Wait a minute, we say. What about long-term interest rates? How does the Fed keep those down if its running deficits? To which Stiglitz replies: "Presumably, the Fed could have intervened more directly, by buying up long term government bonds, rather than just buying Treasury bills, as it customarily does."
Some context first. The usual supply-and-demand argument has it that when the government runs deficits, it issues more bonds. More bonds equal lower bond prices, which means higher bond yields and hence higher interest rates. Stiglitz is saying that the Fed (or someone else) can intervene by buying back those bonds directly, and bond traders will never know we're running a deficit.
In part, that's what happened over the last few years, according to a recent Fed study
. (Although the Fed study uses "no arbitrage" finance models rather than classical supply-and-demand arguments**.) Japan came through for us big, purchasing Treasury bonds in high volume, and knocking down yields 50-100 basis points. Long-term yields also fell because the Fed went on a wild bond buyback when it was carrying a short term surplus between 2000-2001, and reduced bond issues in the late '90s. But hey! That means the Clinton surpluses were partly responsible for the Fed's ability to run low interest rates during the Bush recession.
But that's only part of the story. As the Fed Study above notes, Greenspan was also able to hold long term interest rates down simply by saying so.

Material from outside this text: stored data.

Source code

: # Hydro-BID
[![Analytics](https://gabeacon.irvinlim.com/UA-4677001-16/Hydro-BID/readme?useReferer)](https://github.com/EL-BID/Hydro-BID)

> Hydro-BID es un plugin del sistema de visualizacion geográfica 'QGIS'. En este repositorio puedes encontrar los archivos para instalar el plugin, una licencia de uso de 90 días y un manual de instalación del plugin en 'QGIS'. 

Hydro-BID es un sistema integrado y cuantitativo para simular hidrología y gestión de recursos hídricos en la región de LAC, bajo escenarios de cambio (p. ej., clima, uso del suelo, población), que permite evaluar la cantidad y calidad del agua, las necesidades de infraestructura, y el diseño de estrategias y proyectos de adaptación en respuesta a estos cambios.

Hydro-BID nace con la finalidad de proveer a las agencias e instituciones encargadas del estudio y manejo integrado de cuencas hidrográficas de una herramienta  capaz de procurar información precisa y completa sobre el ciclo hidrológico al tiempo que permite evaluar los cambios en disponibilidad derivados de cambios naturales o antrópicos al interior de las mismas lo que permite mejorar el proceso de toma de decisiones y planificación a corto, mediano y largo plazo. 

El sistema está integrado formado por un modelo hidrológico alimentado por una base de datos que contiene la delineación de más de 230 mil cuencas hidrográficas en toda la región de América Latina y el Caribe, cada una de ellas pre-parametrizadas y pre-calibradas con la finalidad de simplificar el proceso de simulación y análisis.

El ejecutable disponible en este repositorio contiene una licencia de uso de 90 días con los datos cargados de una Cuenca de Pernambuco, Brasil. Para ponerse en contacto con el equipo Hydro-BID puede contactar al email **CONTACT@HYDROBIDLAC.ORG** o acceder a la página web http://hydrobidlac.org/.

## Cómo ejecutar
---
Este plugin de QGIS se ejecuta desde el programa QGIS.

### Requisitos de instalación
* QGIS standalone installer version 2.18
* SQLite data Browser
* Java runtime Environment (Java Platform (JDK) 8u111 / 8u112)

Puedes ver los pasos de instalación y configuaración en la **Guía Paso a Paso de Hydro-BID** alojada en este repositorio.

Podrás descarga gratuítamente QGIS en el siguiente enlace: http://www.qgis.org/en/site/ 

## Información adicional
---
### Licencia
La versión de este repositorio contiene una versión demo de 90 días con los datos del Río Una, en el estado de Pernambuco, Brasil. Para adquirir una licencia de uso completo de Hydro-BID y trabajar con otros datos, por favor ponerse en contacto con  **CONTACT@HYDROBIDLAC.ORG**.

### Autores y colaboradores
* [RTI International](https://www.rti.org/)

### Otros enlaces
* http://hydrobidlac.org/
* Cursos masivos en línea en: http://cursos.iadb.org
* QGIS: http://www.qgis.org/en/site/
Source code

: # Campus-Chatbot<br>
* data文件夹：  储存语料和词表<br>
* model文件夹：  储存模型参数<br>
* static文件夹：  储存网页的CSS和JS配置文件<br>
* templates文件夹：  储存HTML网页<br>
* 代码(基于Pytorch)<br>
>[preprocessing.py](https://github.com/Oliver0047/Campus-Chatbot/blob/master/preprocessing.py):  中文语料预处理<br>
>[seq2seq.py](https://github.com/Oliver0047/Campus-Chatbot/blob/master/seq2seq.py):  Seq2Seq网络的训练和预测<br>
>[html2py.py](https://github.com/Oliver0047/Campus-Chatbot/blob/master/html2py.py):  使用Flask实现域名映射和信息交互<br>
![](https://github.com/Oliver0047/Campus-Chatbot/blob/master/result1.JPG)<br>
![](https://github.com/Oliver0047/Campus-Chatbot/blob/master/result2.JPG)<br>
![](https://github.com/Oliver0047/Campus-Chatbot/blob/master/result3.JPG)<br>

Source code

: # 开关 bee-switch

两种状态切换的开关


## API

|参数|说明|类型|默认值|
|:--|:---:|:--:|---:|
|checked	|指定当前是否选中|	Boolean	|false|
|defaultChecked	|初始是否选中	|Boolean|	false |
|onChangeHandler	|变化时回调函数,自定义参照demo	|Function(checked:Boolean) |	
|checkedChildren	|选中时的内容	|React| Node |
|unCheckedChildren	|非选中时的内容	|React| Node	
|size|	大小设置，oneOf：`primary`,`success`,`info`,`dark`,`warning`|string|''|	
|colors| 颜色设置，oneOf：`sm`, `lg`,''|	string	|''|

Brad DeLong called this "open-mouth operations," meaning that Greenspan has so much credibility as an inflation hawk, that when he says "I'm keeping interest rates down," investors truly believe he won't let things get out of hand (by "things get out of hand", I mean inflation and rapid rate increases).
So the last four years have been a relatively special case. Greenspan could do what he did because a) he's a rock star on Wall Street, b) central banks in Japan and China are willing to take on a shitty investment for strategic reasons, and c) the Fed went on a quick 'n' dirty bond buyback, announced in 1999, thanks to the Clinton surplus. I don't think we can always count on this perfect storm appearing to keep interest rates low even as we steep the country in red ink.
**The Fed study is massively interesting, and I wish I could understand more of it. It basically looks at the Fed's approach interest rates from a finance (rather than an economics) perspective. Daniel Davies wrote an essay on this topic a while back—showing how to factor in expectations
when figuring out the bond market. I'm not very good at that sort of thing. I wish I was, but I'm not.